Is being a victim of a cyber attack an ITAR violation? With all the reported stories of foreign attacks on U.S. based companies in which technical data has been reported stolen, should the victim submit a Voluntary Disclosure?
Cloud computing is very popular, it is commonly used by both service and commodity providers but the ITAR does not explicitly discuss or address cloud computing. The issue is, if your company was a victim of cyber attack and technical data was accessed by a Non-U.S. Person, is that an export as defined within the ITAR? Lets look at it:
“§ 120.17 Export.
(4) Disclosing (including oral or visual disclosure) or transferring technical data to a foreign person, whether in the United States or abroad; or “
Because the cloud was used as the vehicle to transfer technical data, is a cyber attack a violation to 120.17(4)? Yes of course. The issue is, is the U.S. Person (your company) responsible and should you submit a VD?

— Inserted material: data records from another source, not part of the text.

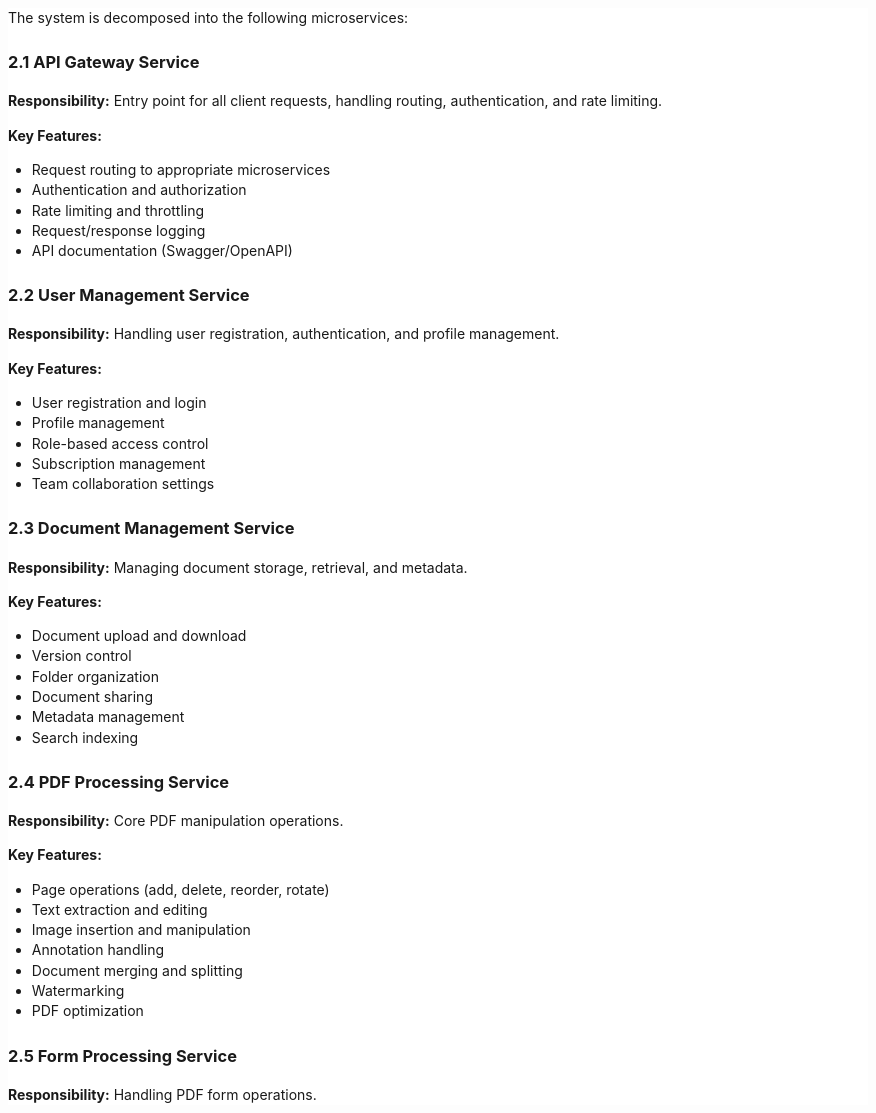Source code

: The system is decomposed into the following microservices:

### 2.1 API Gateway Service

**Responsibility:** Entry point for all client requests, handling routing, authentication, and rate limiting.

**Key Features:**
- Request routing to appropriate microservices
- Authentication and authorization
- Rate limiting and throttling
- Request/response logging
- API documentation (Swagger/OpenAPI)

### 2.2 User Management Service

**Responsibility:** Handling user registration, authentication, and profile management.

**Key Features:**
- User registration and login
- Profile management
- Role-based access control
- Subscription management
- Team collaboration settings

### 2.3 Document Management Service

**Responsibility:** Managing document storage, retrieval, and metadata.

**Key Features:**
- Document upload and download
- Version control
- Folder organization
- Document sharing
- Metadata management
- Search indexing

### 2.4 PDF Processing Service

**Responsibility:** Core PDF manipulation operations.

**Key Features:**
- Page operations (add, delete, reorder, rotate)
- Text extraction and editing
- Image insertion and manipulation
- Annotation handling
- Document merging and splitting
- Watermarking
- PDF optimization

### 2.5 Form Processing Service

**Responsibility:** Handling PDF form operations.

It is obvious the company didn’t intend to be “hacked”, but there are some that are leaning toward the premise that your company is responsible for implementing an effective and robust set of systems and processes to protect against unauthorized access to Technical Data (i.e. your Technology Control Plan). With that premise getting some “legs” it may be time to look ad a VD, but consult your export compliance officers and counsel before deciding.